I’ve always suspected that Sam Simmons is a genius. You can tell in the way he approaches life. He’s not always easy to talk to and he doesn’t always seem rational but when he steps on to the stage his work declares a subtle truth that most people seem to miss. For all his garish neon pop art explosive comedic talent Sam is not afraid to shine a mirror on contemporary society that makes the weakest of us wince and the strongest gasp with delight.

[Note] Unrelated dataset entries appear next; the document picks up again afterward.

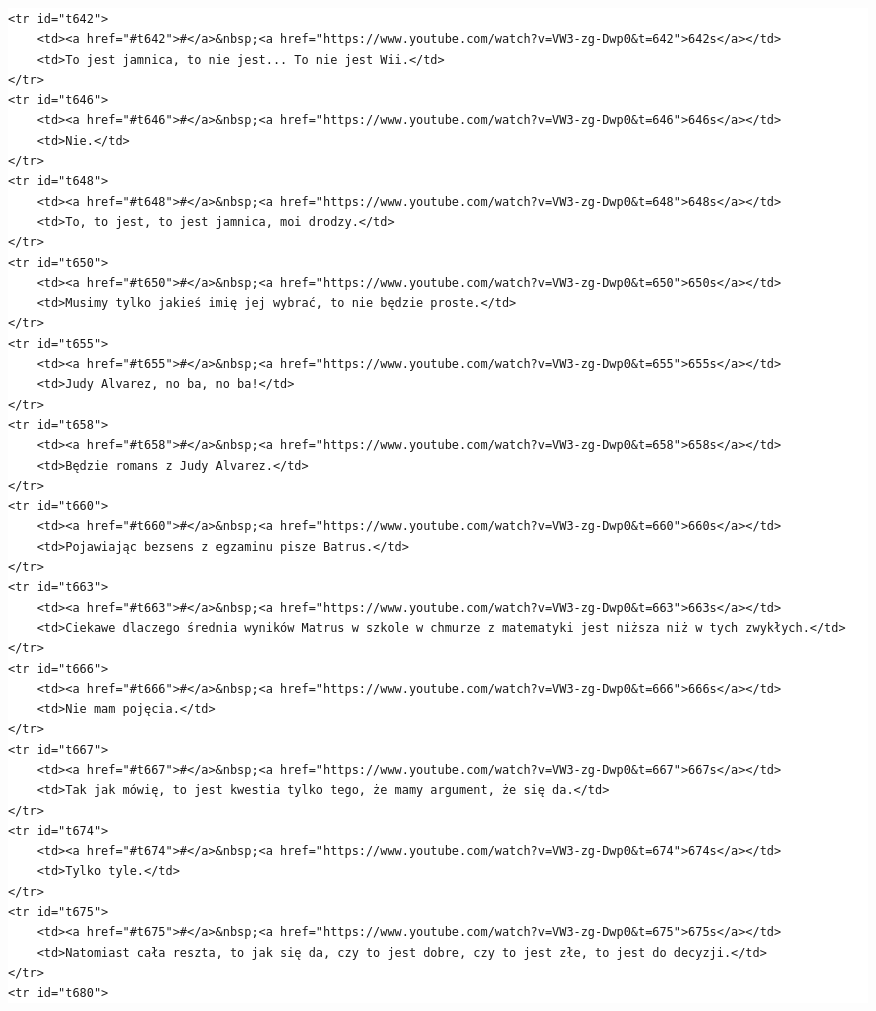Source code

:     <tr id="t642">
        <td><a href="#t642">#</a>&nbsp;<a href="https://www.youtube.com/watch?v=VW3-zg-Dwp0&t=642">642s</a></td>
        <td>To jest jamnica, to nie jest... To nie jest Wii.</td>
    </tr>
    <tr id="t646">
        <td><a href="#t646">#</a>&nbsp;<a href="https://www.youtube.com/watch?v=VW3-zg-Dwp0&t=646">646s</a></td>
        <td>Nie.</td>
    </tr>
    <tr id="t648">
        <td><a href="#t648">#</a>&nbsp;<a href="https://www.youtube.com/watch?v=VW3-zg-Dwp0&t=648">648s</a></td>
        <td>To, to jest, to jest jamnica, moi drodzy.</td>
    </tr>
    <tr id="t650">
        <td><a href="#t650">#</a>&nbsp;<a href="https://www.youtube.com/watch?v=VW3-zg-Dwp0&t=650">650s</a></td>
        <td>Musimy tylko jakieś imię jej wybrać, to nie będzie proste.</td>
    </tr>
    <tr id="t655">
        <td><a href="#t655">#</a>&nbsp;<a href="https://www.youtube.com/watch?v=VW3-zg-Dwp0&t=655">655s</a></td>
        <td>Judy Alvarez, no ba, no ba!</td>
    </tr>
    <tr id="t658">
        <td><a href="#t658">#</a>&nbsp;<a href="https://www.youtube.com/watch?v=VW3-zg-Dwp0&t=658">658s</a></td>
        <td>Będzie romans z Judy Alvarez.</td>
    </tr>
    <tr id="t660">
        <td><a href="#t660">#</a>&nbsp;<a href="https://www.youtube.com/watch?v=VW3-zg-Dwp0&t=660">660s</a></td>
        <td>Pojawiając bezsens z egzaminu pisze Batrus.</td>
    </tr>
    <tr id="t663">
        <td><a href="#t663">#</a>&nbsp;<a href="https://www.youtube.com/watch?v=VW3-zg-Dwp0&t=663">663s</a></td>
        <td>Ciekawe dlaczego średnia wyników Matrus w szkole w chmurze z matematyki jest niższa niż w tych zwykłych.</td>
    </tr>
    <tr id="t666">
        <td><a href="#t666">#</a>&nbsp;<a href="https://www.youtube.com/watch?v=VW3-zg-Dwp0&t=666">666s</a></td>
        <td>Nie mam pojęcia.</td>
    </tr>
    <tr id="t667">
        <td><a href="#t667">#</a>&nbsp;<a href="https://www.youtube.com/watch?v=VW3-zg-Dwp0&t=667">667s</a></td>
        <td>Tak jak mówię, to jest kwestia tylko tego, że mamy argument, że się da.</td>
    </tr>
    <tr id="t674">
        <td><a href="#t674">#</a>&nbsp;<a href="https://www.youtube.com/watch?v=VW3-zg-Dwp0&t=674">674s</a></td>
        <td>Tylko tyle.</td>
    </tr>
    <tr id="t675">
        <td><a href="#t675">#</a>&nbsp;<a href="https://www.youtube.com/watch?v=VW3-zg-Dwp0&t=675">675s</a></td>
        <td>Natomiast cała reszta, to jak się da, czy to jest dobre, czy to jest złe, to jest do decyzji.</td>
    </tr>
    <tr id="t680">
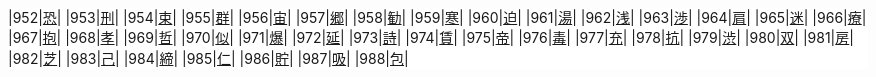 |952|[恐](/kanji/恐)|
|953|[刑](/kanji/刑)|
|954|[束](/kanji/束)|
|955|[群](/kanji/群)|
|956|[宙](/kanji/宙)|
|957|[郷](/kanji/郷)|
|958|[勧](/kanji/勧)|
|959|[寒](/kanji/寒)|
|960|[迫](/kanji/迫)|
|961|[湯](/kanji/湯)|
|962|[浅](/kanji/浅)|
|963|[渉](/kanji/渉)|
|964|[肩](/kanji/肩)|
|965|[迷](/kanji/迷)|
|966|[療](/kanji/療)|
|967|[抱](/kanji/抱)|
|968|[孝](/kanji/孝)|
|969|[哲](/kanji/哲)|
|970|[似](/kanji/似)|
|971|[爆](/kanji/爆)|
|972|[延](/kanji/延)|
|973|[詩](/kanji/詩)|
|974|[賃](/kanji/賃)|
|975|[帝](/kanji/帝)|
|976|[毒](/kanji/毒)|
|977|[充](/kanji/充)|
|978|[抗](/kanji/抗)|
|979|[渋](/kanji/渋)|
|980|[双](/kanji/双)|
|981|[房](/kanji/房)|
|982|[芝](/kanji/芝)|
|983|[己](/kanji/己)|
|984|[締](/kanji/締)|
|985|[仁](/kanji/仁)|
|986|[貯](/kanji/貯)|
|987|[吸](/kanji/吸)|
|988|[包](/kanji/包)|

David Quirk is much quieter and still in his comedic stance. Underneath that furrowed brow is a passion and talent that reveals itself in his clever phrasing of words and interested take on the world he is mired in. Quirk shrugs to one side the potential millstone of his name and plays with his thoughts in a way that can leave people doubled over with laughter and then left to wonder how he could point out the obvious that we all seemed to miss.
This show begins in violence. No cardigan wearing “how good is jam?” comedy here, it is born in rage and loneliness as it spills forth onto the stage. This is two men grappling with identity and honesty not only with themselves but also with each other. This show is the best statement I’ve seen about what contemporary men are all about without ever resorting to blanket statements that can’t stand up in the harsh light of day. And it is hilarious to boot!
Sam has claimed it makes no statement and that the show is just absurd. I don’t necessarily believe him and think he is being quite disingenuous. Why wouldn’t he? Let knob jockeys like me read too much into it and expound my theories to the world. A true genius doesn’t need to talk about his art and as I said, I suspect that Sam really is. (And he’s the only man I know who can grow a moustache and not only look quite good with it but also younger!) In Quirk he has found his Kiki Dee to his Elton John; his 1950’s Dick Grayson to his 1960’s Bruce Wayne; his Eliza Doolittle to his Henry Higgins. The tender violence that tethers them to each other only gets funnier and funnier as their whirling dance spirals out of control to it’s fitting climax, in the dark, alongside each other yet always apart.
This show inspired me and made me feel irrelevant all at once.
Go and see this show before these mad hairless monkeys explode into a palette of colours as they fling their shit and humour on the Town Hall walls, marking it for future generations to look back and marvel upon.
And don’t forget: it means nothing. Maybe.